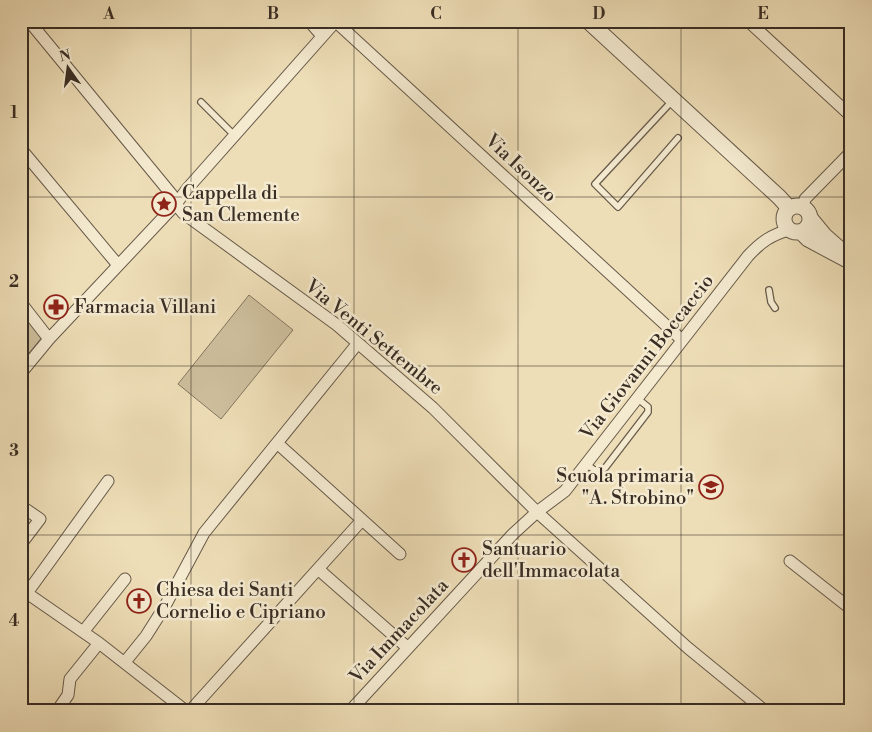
<svg xmlns="http://www.w3.org/2000/svg" width="872" height="732" font-family="'Libre Bodoni',serif">
  <rect width="100%" height="100%" fill="#eedeb7"/>
  <filter id="stains"><feTurbulence type="fractalNoise" baseFrequency=".004" numOctaves="4"/><feColorMatrix values="0 0 0 0 .2 0 0 0 0 .09 0 0 0 0 .02 0 0 0 .5 -.17"/></filter>
  <radialGradient id="worn" r=".72"><stop offset=".6" stop-color="#630" stop-opacity="0"/><stop offset="1" stop-color="#630" stop-opacity=".3"/></radialGradient>
  <!-- green -->
  <path fill="#cfc09e" stroke="#847661" d="M 249,295 L 293,330 L 221,419 L 178,384 Z
    M 21,312 L 42,337 L 21,363 Z"/>
  <g fill="none" stroke-linecap="round" stroke-linejoin="round">
    <!-- service casing -->
    <g stroke="#665949" stroke-width="8">
      <path id="service" d="M 673,100 L 595,184 L 618,207 L 678,138
        M 201,102 L 235,136
        M 769,290 L 771,302 L 775,308
        M 586,464 L 593,469 L 599,472 L 605,468 L 648,412 L 648,407 L 637,398"/>
    </g>
    <!-- minor casing -->
    <g stroke="#665949" stroke-width="13">
      <path id="minor" d="M 29,21 L 172,195 L 176,204 L 183,213 L 337,325 L 433,408 L 537,512 L 688,648 L 765,711
        M 309,21 L 322,36
        M 748,21 L 851,116
        M 336,22 L 682,340
        M 21,149 L 118,265
        M 803,207 L 805,199 L 851,152
        M 21,303 L 49,339
        M 21,373 L 49,339 L 176,204 L 187,189 L 336,21
        M 277,443 L 400,554
        M 21,506 L 40,519 L 21,544
        M 790,561 L 851,609
        M 318,569 L 408,648
        M 21,589 L 99,643 L 186,711
        M 27,593 L 108,481
        M 83,632 L 125,579
        M 125,662 L 146,636 L 165,606 L 204,533 L 358,343
        M 57,711 L 68,695 L 70,679 L 99,643
        M 190,711 L 362,520
        M 350,711 L 513,534 L 537,512 L 565,491 L 748,256 C 761,242 771,235 789,230"/>
    </g>
    <!-- tertiary casing -->
    <g stroke="#665949" stroke-width="17">
      <path id="tertiary" d="M 588,21 L 779,197 L 789,208
        M784 219a13 13 0 1 1 26 0a13 13 0 1 1-26 0Z
        M 810,218 L 824,235 L 841,250
        M 801,232 L 808,239 L 851,262"/>
    </g>
    <!-- service -->
    <use href="#service" stroke="#f4ead0" stroke-width="5.5"/>
    <!-- minor -->
    <use href="#minor" stroke="#f4ead0" stroke-width="11"/>
    <!-- tertiary -->
    <use href="#tertiary" stroke="#f4ead0" stroke-width="15"/>
  </g>
  <!-- grid -->
  <path fill="none" stroke="#392d24" stroke-width="1" stroke-opacity="0.55" d="M 191,21 L 191,711M 354,21 L 354,711M 518,21 L 518,711M 681,21 L 681,711M 21,197 L 851,197M 21,366 L 851,366M 21,535 L 851,535"/>
  <!-- icons -->
  <defs>
    <g id="sight-ring" transform="scale(1.25)"><circle r="9.5" fill="#f4ead0" stroke="#8f2418" stroke-width="1.5"/><path d="M0-6L1.8-2.2L6-1.7L2.9 1.2L3.7 5.4L0 3.3L-3.7 5.4L-2.9 1.2L-6-1.7L-1.8-2.2Z" fill="#8f2418"/></g>
    <g id="pharmacy-ring" transform="scale(1.25)"><circle r="9.5" fill="#f4ead0" stroke="#8f2418" stroke-width="1.5"/><path d="M-2-6h4v4h4v4h-4v4h-4v-4h-4v-4h4Z" fill="#8f2418"/></g>
    <g id="school-ring" transform="scale(1.25)"><circle r="9.5" fill="#f4ead0" stroke="#8f2418" stroke-width="1.5"/><path d="M0-5L7-2L0 1L-7-2ZM-4 1L0 2.5L4 1V4Q0 6-4 4Z" fill="#8f2418"/></g>
    <g id="church-ring" transform="scale(1.25)"><circle r="9.5" fill="#f4ead0" stroke="#8f2418" stroke-width="1.5"/><path d="M-1.2-6h2.4v3.5h3.3v2.4h-3.3V6h-2.4V-.1h-3.3v-2.4h3.3Z" fill="#8f2418"/></g>
  </defs>
  <g fill-rule="evenodd">
    <use href="#sight-ring" x="164" y="204"/>
    <use href="#pharmacy-ring" x="56" y="307"/>
    <use href="#school-ring" x="711" y="487"/>
    <use href="#church-ring" x="464" y="560"/>
    <use href="#church-ring" x="139" y="601"/>
  </g>
  <g text-anchor="middle" dominant-baseline="central" stroke-width="5" stroke-linejoin="round" paint-order="stroke">
    <!-- street labels -->
    <g font-size="19" fill="#392d24" stroke="#f4ead0">
      <text transform="translate(521 168) rotate(43)">Via Isonzo</text>
      <text transform="translate(374 337) rotate(39)">Via Venti Settembre</text>
      <text transform="translate(647 357) rotate(-52)">Via Giovanni Boccaccio</text>
      <text transform="translate(399 631) rotate(-47)">Via Immacolata</text>
    </g>
    <!-- poi labels -->
    <g font-size="19" fill="#392d24" stroke="#f4ead0" text-anchor="start">
      <text x="182" y="193">Cappella di<tspan x="182" dy="22">San Clemente</tspan></text>
      <text x="74" y="307">Farmacia Villani</text>
      <text x="694" y="476" text-anchor="end">Scuola primaria<tspan x="694" dy="22">"A. Strobino"</tspan></text>
      <text x="482" y="549">Santuario<tspan x="482" dy="22">dell'Immacolata</tspan></text>
      <text x="156" y="590">Chiesa dei Santi<tspan x="156" dy="22">Cornelio e Cipriano</tspan></text>
    </g>
  </g>
  <!-- margin -->
  <rect width="872" height="732" fill="none" stroke="#eedeb7" stroke-width="55"/>
  <!-- north arrow -->
  <g transform="translate(68 68) rotate(346)" stroke="#f4ead0" stroke-width="4" paint-order="stroke">
  <path d="M0-4L9 19L0 12L-9 19Z" fill="#392d24"/>
  <text y="-8" font-size="14" font-weight="bold" text-anchor="middle" fill="#392d24">N</text>
  </g>
  <rect x="28" y="28" width="816" height="676" fill="none" stroke="#392d24" stroke-width="2"/>
  <g font-size="16" text-anchor="middle" font-weight="bold" fill="#392d24">
    <text x="109" y="19">A</text>
    <text x="273" y="19">B</text>
    <text x="436" y="19">C</text>
    <text x="599" y="19">D</text>
    <text x="763" y="19">E</text>
    <text x="14" y="118">1</text>
    <text x="14" y="287">2</text>
    <text x="14" y="456">3</text>
    <text x="14" y="626">4</text>
  </g>
  <rect width="100%" height="100%" filter="url(#stains)"/>
  <rect width="100%" height="100%" fill="url(#worn)"/>
</svg>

---*---

Find each line in the records holding the string "translate" and show it.

      <text transform="translate(521 168) rotate(43)">Via Isonzo</text>
      <text transform="translate(374 337) rotate(39)">Via Venti Settembre</text>
      <text transform="translate(647 357) rotate(-52)">Via Giovanni Boccaccio</text>
      <text transform="translate(399 631) rotate(-47)">Via Immacolata</text>
  <g transform="translate(68 68) rotate(346)" stroke="#f4ead0" stroke-width="4" paint-order="stroke">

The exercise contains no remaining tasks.